Guys, thanks to fracking, we have so much natural gas. So much. Like, if you filled up party balloons with the natural gas America produces in a year, you’d have enough to fill your whole house, I assume.* Also: Do not smoke near that.
The glut of natural gas on the market has been a boon, of sorts, if only because it’s driving down carbon dioxide emissions. But those low, low prices, the result of domestic oversupply, are bad news for producers. So they’d like to ship the stuff overseas.
Last week, the government released a report compiled by NERA Economic Consulting on the feasibility of natural gas exports. As the Council on Foreign Relations summarizes:
The study reaffirms that allowing exports would be good for U.S. economic growth. No matter how NERA sets up its model — different assumptions about U.S. gas resources, domestic demand, or international markets — the U.S. economy as a whole benefits from allowing exports. This shouldn’t be a surprise: the fact that economies gain from allowing trade is pretty robust.
The negative headline from the report is that allowing exports would lower average real wage income. This happens despite little or no impact on nominal wages; it is due to higher natural gas prices, which imply slightly lower average real wage income.
(That second point, clarified: More exports means higher natural gas prices in the U.S. due to less domestic supply, which means we pay more for natural gas, which means less real wage income.)
But!
Despite these often-massive export volumes, NERA projects consistently limited natural gas price impacts. In only one scenario — higher than expected U.S. shale resources and massive international demand leading to very large exports — do prices rise by more than a dollar for a thousand cubic feet in the next decade. (They rise by $1.11 in that case.) Most results see an increase closer to fifty cents.
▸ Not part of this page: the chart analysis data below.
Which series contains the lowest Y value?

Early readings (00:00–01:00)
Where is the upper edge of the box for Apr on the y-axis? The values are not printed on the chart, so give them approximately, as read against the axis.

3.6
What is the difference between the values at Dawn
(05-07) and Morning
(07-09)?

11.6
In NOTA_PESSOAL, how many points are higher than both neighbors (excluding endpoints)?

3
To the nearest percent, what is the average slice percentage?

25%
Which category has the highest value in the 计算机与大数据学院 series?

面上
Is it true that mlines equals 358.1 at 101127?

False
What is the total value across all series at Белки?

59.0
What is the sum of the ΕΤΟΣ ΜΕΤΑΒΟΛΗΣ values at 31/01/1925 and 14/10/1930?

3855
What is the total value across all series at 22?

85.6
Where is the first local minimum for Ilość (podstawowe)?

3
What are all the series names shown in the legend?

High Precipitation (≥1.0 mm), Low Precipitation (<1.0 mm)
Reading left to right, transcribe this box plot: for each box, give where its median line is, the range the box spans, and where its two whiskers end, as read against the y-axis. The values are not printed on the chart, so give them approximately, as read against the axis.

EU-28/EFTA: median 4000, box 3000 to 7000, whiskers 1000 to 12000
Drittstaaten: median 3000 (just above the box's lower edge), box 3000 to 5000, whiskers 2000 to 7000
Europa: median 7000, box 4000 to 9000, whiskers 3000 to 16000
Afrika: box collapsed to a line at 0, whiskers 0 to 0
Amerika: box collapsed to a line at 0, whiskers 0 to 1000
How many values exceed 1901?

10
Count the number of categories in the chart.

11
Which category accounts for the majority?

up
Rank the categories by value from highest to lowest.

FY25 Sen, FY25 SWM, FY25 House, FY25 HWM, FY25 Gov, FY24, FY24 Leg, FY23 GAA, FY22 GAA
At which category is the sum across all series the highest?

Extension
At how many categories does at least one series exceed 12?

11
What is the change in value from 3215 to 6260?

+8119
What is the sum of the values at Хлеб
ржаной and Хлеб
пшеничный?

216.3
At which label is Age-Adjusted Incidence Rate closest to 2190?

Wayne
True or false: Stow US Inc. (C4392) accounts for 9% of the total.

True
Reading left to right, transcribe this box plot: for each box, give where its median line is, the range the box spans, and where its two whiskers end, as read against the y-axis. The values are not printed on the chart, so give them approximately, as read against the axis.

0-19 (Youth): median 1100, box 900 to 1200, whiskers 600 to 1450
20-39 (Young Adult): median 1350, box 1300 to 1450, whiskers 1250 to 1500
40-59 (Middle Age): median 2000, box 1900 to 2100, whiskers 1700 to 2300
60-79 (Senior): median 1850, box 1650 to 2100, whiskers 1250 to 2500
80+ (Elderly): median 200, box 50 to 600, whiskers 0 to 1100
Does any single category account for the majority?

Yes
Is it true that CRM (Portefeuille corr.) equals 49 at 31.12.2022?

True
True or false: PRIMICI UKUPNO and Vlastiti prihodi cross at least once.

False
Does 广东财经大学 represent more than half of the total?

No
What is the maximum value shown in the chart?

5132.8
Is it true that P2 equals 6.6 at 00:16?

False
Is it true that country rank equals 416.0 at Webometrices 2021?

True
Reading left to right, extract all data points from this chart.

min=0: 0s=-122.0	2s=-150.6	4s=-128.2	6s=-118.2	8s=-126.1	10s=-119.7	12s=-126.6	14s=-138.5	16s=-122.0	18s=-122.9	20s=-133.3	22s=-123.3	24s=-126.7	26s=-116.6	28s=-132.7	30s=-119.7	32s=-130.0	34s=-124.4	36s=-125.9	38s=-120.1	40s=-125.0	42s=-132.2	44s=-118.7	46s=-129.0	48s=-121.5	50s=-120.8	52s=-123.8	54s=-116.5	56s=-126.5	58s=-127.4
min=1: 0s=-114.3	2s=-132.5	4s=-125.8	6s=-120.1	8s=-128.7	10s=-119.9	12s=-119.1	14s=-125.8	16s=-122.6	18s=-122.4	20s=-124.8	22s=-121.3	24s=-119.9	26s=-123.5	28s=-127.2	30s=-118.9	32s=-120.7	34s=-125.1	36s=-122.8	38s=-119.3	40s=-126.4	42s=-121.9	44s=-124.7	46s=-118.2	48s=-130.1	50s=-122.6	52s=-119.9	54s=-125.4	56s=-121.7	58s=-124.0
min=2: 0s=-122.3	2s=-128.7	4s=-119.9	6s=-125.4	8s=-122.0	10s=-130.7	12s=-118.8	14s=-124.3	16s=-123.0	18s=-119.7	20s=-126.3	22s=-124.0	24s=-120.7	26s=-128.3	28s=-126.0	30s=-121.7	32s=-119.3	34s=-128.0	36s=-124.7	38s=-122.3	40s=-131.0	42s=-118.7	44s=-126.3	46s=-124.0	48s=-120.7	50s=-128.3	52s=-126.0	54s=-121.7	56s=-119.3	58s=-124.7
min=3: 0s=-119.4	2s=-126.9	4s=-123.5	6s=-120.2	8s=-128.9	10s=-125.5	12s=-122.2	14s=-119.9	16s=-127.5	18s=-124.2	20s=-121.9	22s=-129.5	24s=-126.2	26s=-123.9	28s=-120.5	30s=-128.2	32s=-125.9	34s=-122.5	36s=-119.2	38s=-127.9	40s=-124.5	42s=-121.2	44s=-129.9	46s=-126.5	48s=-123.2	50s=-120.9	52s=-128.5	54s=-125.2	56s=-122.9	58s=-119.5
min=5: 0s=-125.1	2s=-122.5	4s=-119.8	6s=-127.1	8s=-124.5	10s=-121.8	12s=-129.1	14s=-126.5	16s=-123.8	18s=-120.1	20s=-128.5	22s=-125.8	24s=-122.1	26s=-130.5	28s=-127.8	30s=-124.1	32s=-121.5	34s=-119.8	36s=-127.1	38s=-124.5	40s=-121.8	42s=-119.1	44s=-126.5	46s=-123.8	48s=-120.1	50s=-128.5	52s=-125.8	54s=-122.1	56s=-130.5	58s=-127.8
The Washington Post is excited about the prospect of exports, because free trade and so on. (Post Company employee Matt Yglesias is more skeptical.) The head of Shell’s U.S. arm thinks the president will OK an export plan that would ship 21 billion cubic feed of liquefied natural gas overseas every day — though this would require a big expansion of export facilities.
If you use ships. There is, however, an easier way.
* If you’re curious, in September, the country produced 2.4 million million cubic feet of natural gas. A party balloon holds about .5 cubic feet. So that’s 4.8 trillion party balloons. Per month. Probably too big for your house.